Rao has been likened to Reagan and Thatcher (who admired him and visited him in retirement). He confronted infinitely more daunting crises. Being a pragmatist to his marrow, however, he had no difficulty believing that the lofty ideals of India’s founders had simply run their course. Rao led India out of one of the worst economic crises in its history, opened it up to the world, dismantled the licence-permit-quota raj, demolished old orthodoxies, oversaw Punjab’s return to normalcy, parleyed peace with China, and pursued unthinkable new friendships. In doing so, he injured India’s democracy and impaired its commitment to secularism. He left behind an India that was wealthier (but more unequal), self-confident (but less empathetic), and integrated into the world economy (but closed off to its poorer citizens). By the end, even he was dismayed by the avarice and apathy of his own creation. In one of his last public speeches, he bewailed his successors’ rush to auction away public assets and warned Indians that “trickle-down economics—the practice of cutting taxes for the rich, hoping it would benefit the poor—does not work”.

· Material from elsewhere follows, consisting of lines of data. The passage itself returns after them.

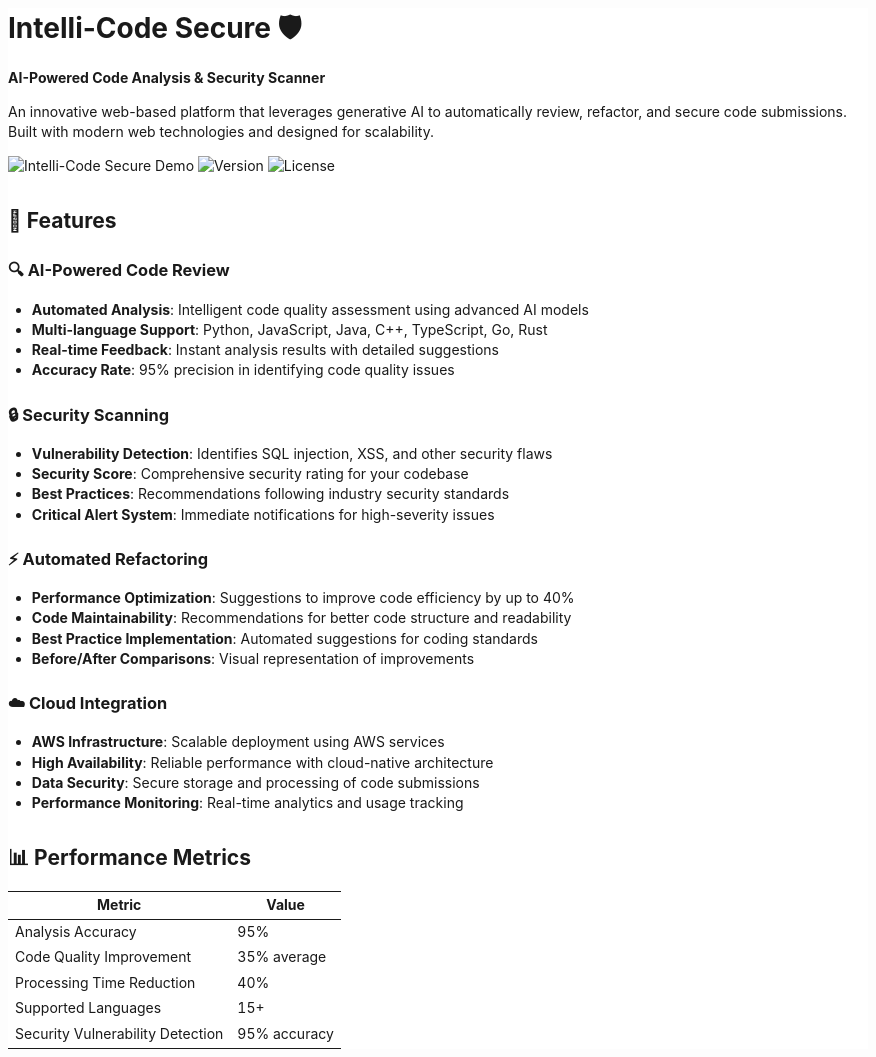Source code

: # Intelli-Code Secure 🛡️

**AI-Powered Code Analysis & Security Scanner**

An innovative web-based platform that leverages generative AI to automatically review, refactor, and secure code submissions. Built with modern web technologies and designed for scalability.

![Intelli-Code Secure Demo](https://img.shields.io/badge/Demo-Live-brightgreen)
![Version](https://img.shields.io/badge/version-1.0.0-blue)
![License](https://img.shields.io/badge/license-MIT-green)

## 🚀 Features

### 🔍 AI-Powered Code Review
- **Automated Analysis**: Intelligent code quality assessment using advanced AI models
- **Multi-language Support**: Python, JavaScript, Java, C++, TypeScript, Go, Rust
- **Real-time Feedback**: Instant analysis results with detailed suggestions
- **Accuracy Rate**: 95% precision in identifying code quality issues

### 🔒 Security Scanning
- **Vulnerability Detection**: Identifies SQL injection, XSS, and other security flaws
- **Security Score**: Comprehensive security rating for your codebase
- **Best Practices**: Recommendations following industry security standards
- **Critical Alert System**: Immediate notifications for high-severity issues

### ⚡ Automated Refactoring
- **Performance Optimization**: Suggestions to improve code efficiency by up to 40%
- **Code Maintainability**: Recommendations for better code structure and readability
- **Best Practice Implementation**: Automated suggestions for coding standards
- **Before/After Comparisons**: Visual representation of improvements

### ☁️ Cloud Integration
- **AWS Infrastructure**: Scalable deployment using AWS services
- **High Availability**: Reliable performance with cloud-native architecture
- **Data Security**: Secure storage and processing of code submissions
- **Performance Monitoring**: Real-time analytics and usage tracking

## 📊 Performance Metrics

| Metric | Value |
|--------|-------|
| Analysis Accuracy | 95% |
| Code Quality Improvement | 35% average |
| Processing Time Reduction | 40% |
| Supported Languages | 15+ |
| Security Vulnerability Detection | 95% accuracy |
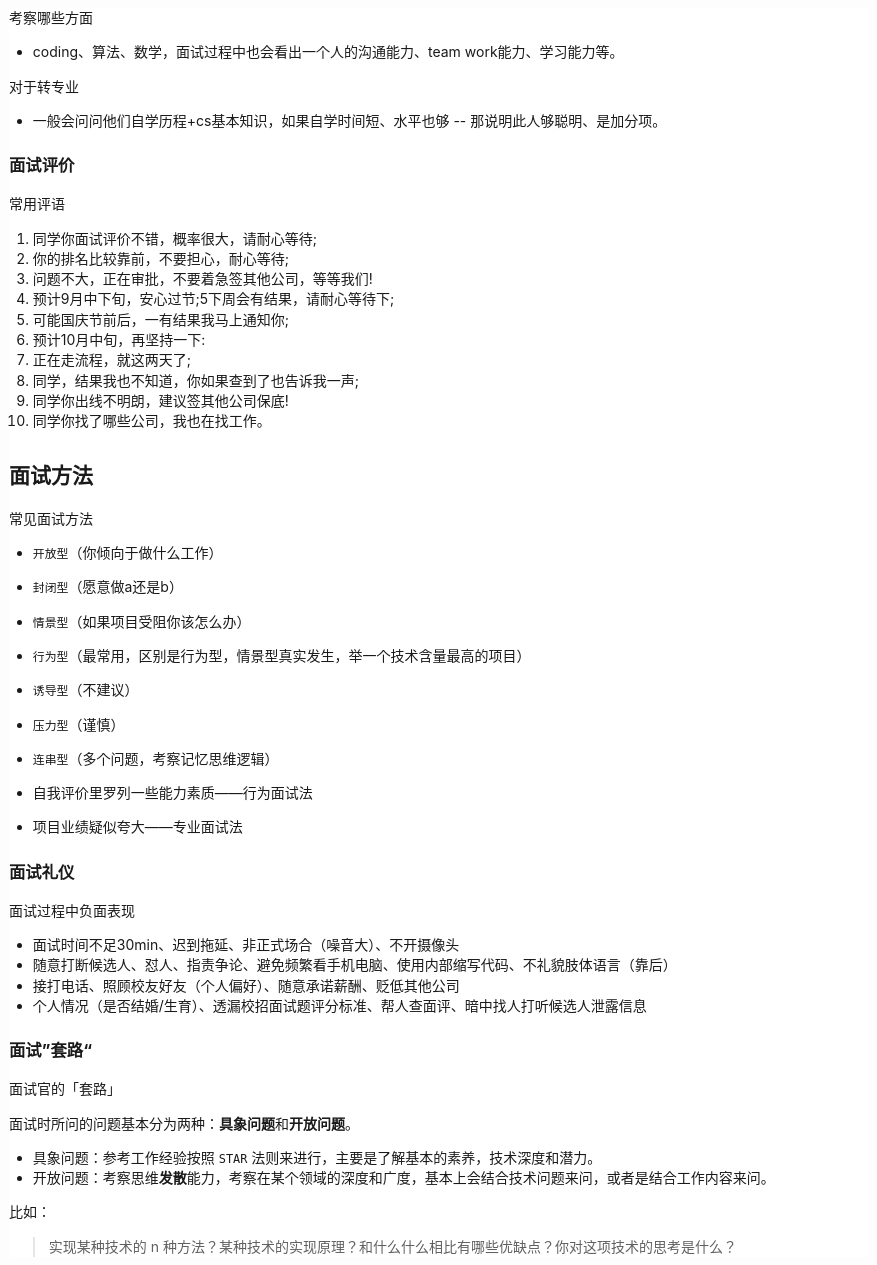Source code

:考察哪些方面
- coding、算法、数学，面试过程中也会看出一个人的沟通能力、team work能力、学习能力等。

对于转专业
- 一般会问问他们自学历程+cs基本知识，如果自学时间短、水平也够 -- 那说明此人够聪明、是加分项。

### 面试评价

常用评语
1. 同学你面试评价不错，概率很大，请耐心等待;
2. 你的排名比较靠前，不要担心，耐心等待;
3. 问题不大，正在审批，不要着急签其他公司，等等我们!
4. 预计9月中下旬，安心过节;5下周会有结果，请耐心等待下;
6. 可能国庆节前后，一有结果我马上通知你;
7. 预计10月中旬，再坚持一下:
8. 正在走流程，就这两天了;
9. 同学，结果我也不知道，你如果查到了也告诉我一声;
10. 同学你出线不明朗，建议签其他公司保底!
11. 同学你找了哪些公司，我也在找工作。

## 面试方法

常见面试方法
- `开放型`（你倾向于做什么工作）
- `封闭型`（愿意做a还是b）
- `情景型`（如果项目受阻你该怎么办）
- `行为型`（最常用，区别是行为型，情景型真实发生，举一个技术含量最高的项目）
- `诱导型`（不建议）
- `压力型`（谨慎）
- `连串型`（多个问题，考察记忆思维逻辑）

- 自我评价里罗列一些能力素质——行为面试法
- 项目业绩疑似夸大——专业面试法


### 面试礼仪

面试过程中负面表现
- 面试时间不足30min、迟到拖延、非正式场合（噪音大）、不开摄像头
- 随意打断候选人、怼人、指责争论、避免频繁看手机电脑、使用内部缩写代码、不礼貌肢体语言（靠后）
- 接打电话、照顾校友好友（个人偏好）、随意承诺薪酬、贬低其他公司
- 个人情况（是否结婚/生育）、透漏校招面试题评分标准、帮人查面评、暗中找人打听候选人泄露信息


### 面试”套路“

面试官的「套路」

面试时所问的问题基本分为两种：**具象问题**和**开放问题**。
- 具象问题：参考工作经验按照 `STAR` 法则来进行，主要是了解基本的素养，技术深度和潜力。
- 开放问题：考察思维**发散**能力，考察在某个领域的深度和广度，基本上会结合技术问题来问，或者是结合工作内容来问。

比如：
> 实现某种技术的 n 种方法？某种技术的实现原理？和什么什么相比有哪些优缺点？你对这项技术的思考是什么？
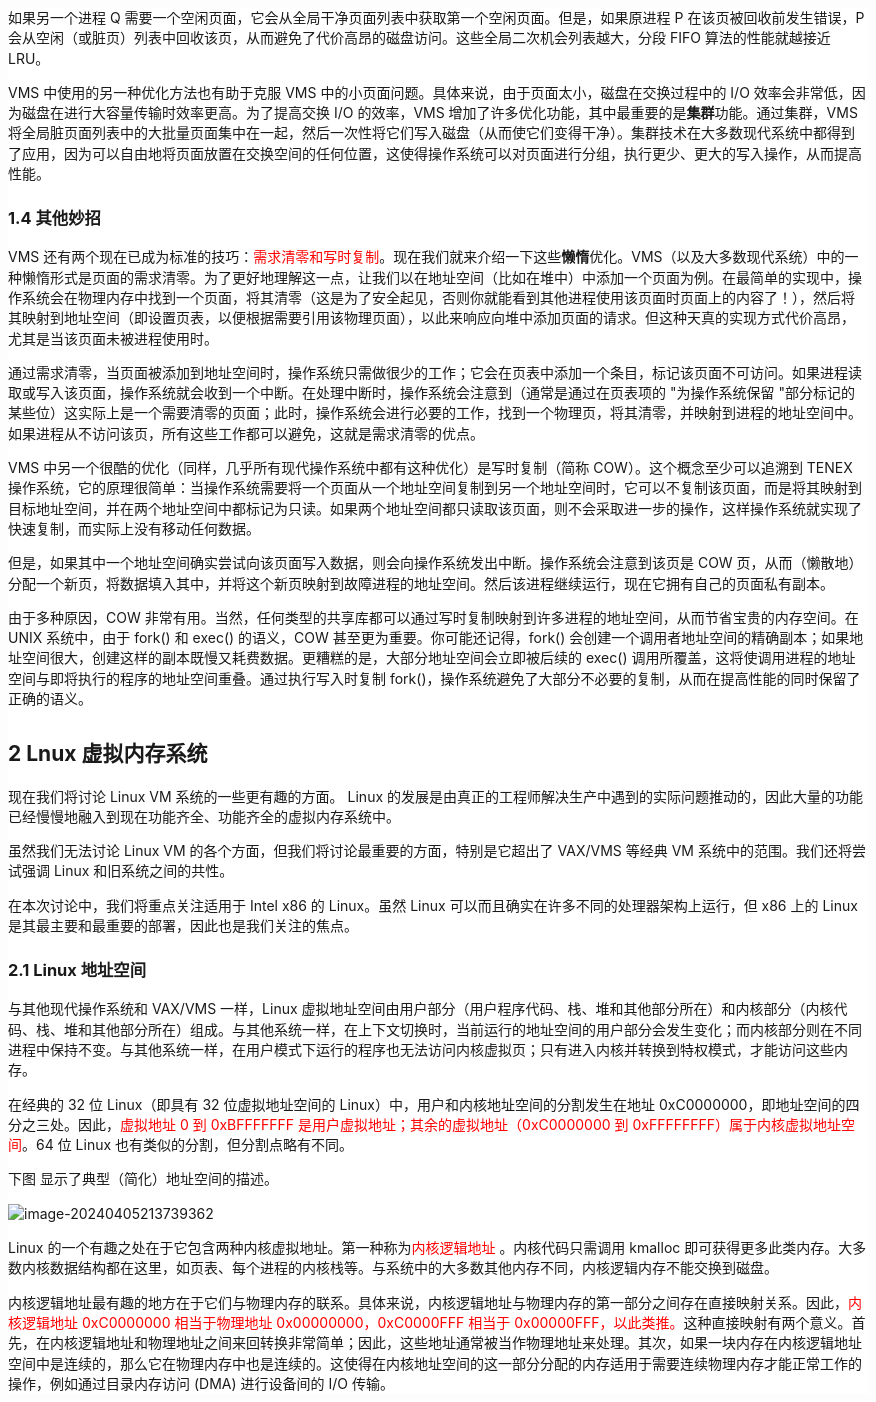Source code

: 如果另一个进程 Q 需要一个空闲页面，它会从全局干净页面列表中获取第一个空闲页面。但是，如果原进程 P 在该页被回收前发生错误，P 会从空闲（或脏页）列表中回收该页，从而避免了代价高昂的磁盘访问。这些全局二次机会列表越大，分段 FIFO 算法的性能就越接近 LRU。

VMS 中使用的另一种优化方法也有助于克服 VMS 中的小页面问题。具体来说，由于页面太小，磁盘在交换过程中的 I/O 效率会非常低，因为磁盘在进行大容量传输时效率更高。为了提高交换 I/O 的效率，VMS 增加了许多优化功能，其中最重要的是**集群**功能。通过集群，VMS 将全局脏页面列表中的大批量页面集中在一起，然后一次性将它们写入磁盘（从而使它们变得干净）。集群技术在大多数现代系统中都得到了应用，因为可以自由地将页面放置在交换空间的任何位置，这使得操作系统可以对页面进行分组，执行更少、更大的写入操作，从而提高性能。

### 1.4 其他妙招

VMS 还有两个现在已成为标准的技巧：<font color="red">需求清零和写时复制</font>。现在我们就来介绍一下这些**懒惰**优化。VMS（以及大多数现代系统）中的一种懒惰形式是页面的需求清零。为了更好地理解这一点，让我们以在地址空间（比如在堆中）中添加一个页面为例。在最简单的实现中，操作系统会在物理内存中找到一个页面，将其清零（这是为了安全起见，否则你就能看到其他进程使用该页面时页面上的内容了！），然后将其映射到地址空间（即设置页表，以便根据需要引用该物理页面），以此来响应向堆中添加页面的请求。但这种天真的实现方式代价高昂，尤其是当该页面未被进程使用时。

通过需求清零，当页面被添加到地址空间时，操作系统只需做很少的工作；它会在页表中添加一个条目，标记该页面不可访问。如果进程读取或写入该页面，操作系统就会收到一个中断。在处理中断时，操作系统会注意到（通常是通过在页表项的 "为操作系统保留 "部分标记的某些位）这实际上是一个需要清零的页面；此时，操作系统会进行必要的工作，找到一个物理页，将其清零，并映射到进程的地址空间中。如果进程从不访问该页，所有这些工作都可以避免，这就是需求清零的优点。

VMS 中另一个很酷的优化（同样，几乎所有现代操作系统中都有这种优化）是写时复制（简称 COW）。这个概念至少可以追溯到 TENEX 操作系统，它的原理很简单：当操作系统需要将一个页面从一个地址空间复制到另一个地址空间时，它可以不复制该页面，而是将其映射到目标地址空间，并在两个地址空间中都标记为只读。如果两个地址空间都只读取该页面，则不会采取进一步的操作，这样操作系统就实现了快速复制，而实际上没有移动任何数据。

但是，如果其中一个地址空间确实尝试向该页面写入数据，则会向操作系统发出中断。操作系统会注意到该页是 COW 页，从而（懒散地）分配一个新页，将数据填入其中，并将这个新页映射到故障进程的地址空间。然后该进程继续运行，现在它拥有自己的页面私有副本。

由于多种原因，COW 非常有用。当然，任何类型的共享库都可以通过写时复制映射到许多进程的地址空间，从而节省宝贵的内存空间。在 UNIX 系统中，由于 fork() 和 exec() 的语义，COW 甚至更为重要。你可能还记得，fork() 会创建一个调用者地址空间的精确副本；如果地址空间很大，创建这样的副本既慢又耗费数据。更糟糕的是，大部分地址空间会立即被后续的 exec() 调用所覆盖，这将使调用进程的地址空间与即将执行的程序的地址空间重叠。通过执行写入时复制 fork()，操作系统避免了大部分不必要的复制，从而在提高性能的同时保留了正确的语义。

## 2 Lnux 虚拟内存系统

现在我们将讨论 Linux VM 系统的一些更有趣的方面。 Linux 的发展是由真正的工程师解决生产中遇到的实际问题推动的，因此大量的功能已经慢慢地融入到现在功能齐全、功能齐全的虚拟内存系统中。

虽然我们无法讨论 Linux VM 的各个方面，但我们将讨论最重要的方面，特别是它超出了 VAX/VMS 等经典 VM 系统中的范围。我们还将尝试强调 Linux 和旧系统之间的共性。

在本次讨论中，我们将重点关注适用于 Intel x86 的 Linux。虽然 Linux 可以而且确实在许多不同的处理器架构上运行，但 x86 上的 Linux 是其最主要和最重要的部署，因此也是我们关注的焦点。

### 2.1 Linux 地址空间

与其他现代操作系统和 VAX/VMS 一样，Linux 虚拟地址空间由用户部分（用户程序代码、栈、堆和其他部分所在）和内核部分（内核代码、栈、堆和其他部分所在）组成。与其他系统一样，在上下文切换时，当前运行的地址空间的用户部分会发生变化；而内核部分则在不同进程中保持不变。与其他系统一样，在用户模式下运行的程序也无法访问内核虚拟页；只有进入内核并转换到特权模式，才能访问这些内存。

在经典的 32 位 Linux（即具有 32 位虚拟地址空间的 Linux）中，用户和内核地址空间的分割发生在地址 0xC0000000，即地址空间的四分之三处。因此，<font color="red">虚拟地址 0 到 0xBFFFFFFF 是用户虚拟地址；其余的虚拟地址（0xC0000000 到 0xFFFFFFFF）属于内核虚拟地址空间</font>。64 位 Linux 也有类似的分割，但分割点略有不同。

下图 显示了典型（简化）地址空间的描述。

![image-20240405213739362](https://raw.githubusercontent.com/unique-pure/NewPicGoLibrary/main/img/The-Linux-Address-Space.png)

Linux 的一个有趣之处在于它包含两种内核虚拟地址。第一种称为<font color="red">内核逻辑地址</font> 。内核代码只需调用 kmalloc 即可获得更多此类内存。大多数内核数据结构都在这里，如页表、每个进程的内核栈等。与系统中的大多数其他内存不同，内核逻辑内存不能交换到磁盘。

内核逻辑地址最有趣的地方在于它们与物理内存的联系。具体来说，内核逻辑地址与物理内存的第一部分之间存在直接映射关系。因此，<font color="red">内核逻辑地址 0xC0000000 相当于物理地址 0x00000000，0xC0000FFF 相当于 0x00000FFF，以此类推。</font>这种直接映射有两个意义。首先，在内核逻辑地址和物理地址之间来回转换非常简单；因此，这些地址通常被当作物理地址来处理。其次，如果一块内存在内核逻辑地址空间中是连续的，那么它在物理内存中也是连续的。这使得在内核地址空间的这一部分分配的内存适用于需要连续物理内存才能正常工作的操作，例如通过目录内存访问 (DMA) 进行设备间的 I/O 传输。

Sonia Gandhi finally retook the Congress Party in 1998, and Rao, deemed insufficiently deferential to the dynasty when he was in office, was swiftly ostracised. Credit for his achievements was given to Singh and to Rajiv, and Rao’s name was effaced from Congress’s history. He spent his final years fighting corruption cases dating back to his time in office and became the first former prime minister to be convicted in a criminal court on the charge of suborning MPs not to vote against his minority government. The decision was overturned on appeal, but it was an ignominious twilight.

“I am the only Congress prime minister not of the family to complete a full term,” he told a visiting friend months before his death in 2004, “and I am still paying for it.” When he died, erstwhile colleagues in Congress, indulging the Gandhi family’s implacable vindictiveness, refused to allow his wake to take place in Delhi. The bier bearing his body was not permitted to enter the party premises. Flown to Hyderabad, the city in southern India he had vacated 30 years before, his body lay in state in an empty hall. India’s most consequential prime minister was humiliated and reduced in death to a “regional” leader by the spiteful Gandhis and their lackeys. His funeral was thinly attended by the hierarchs and poorly guarded. Stray dogs, it is said, tore at the remains of his partially cremated body.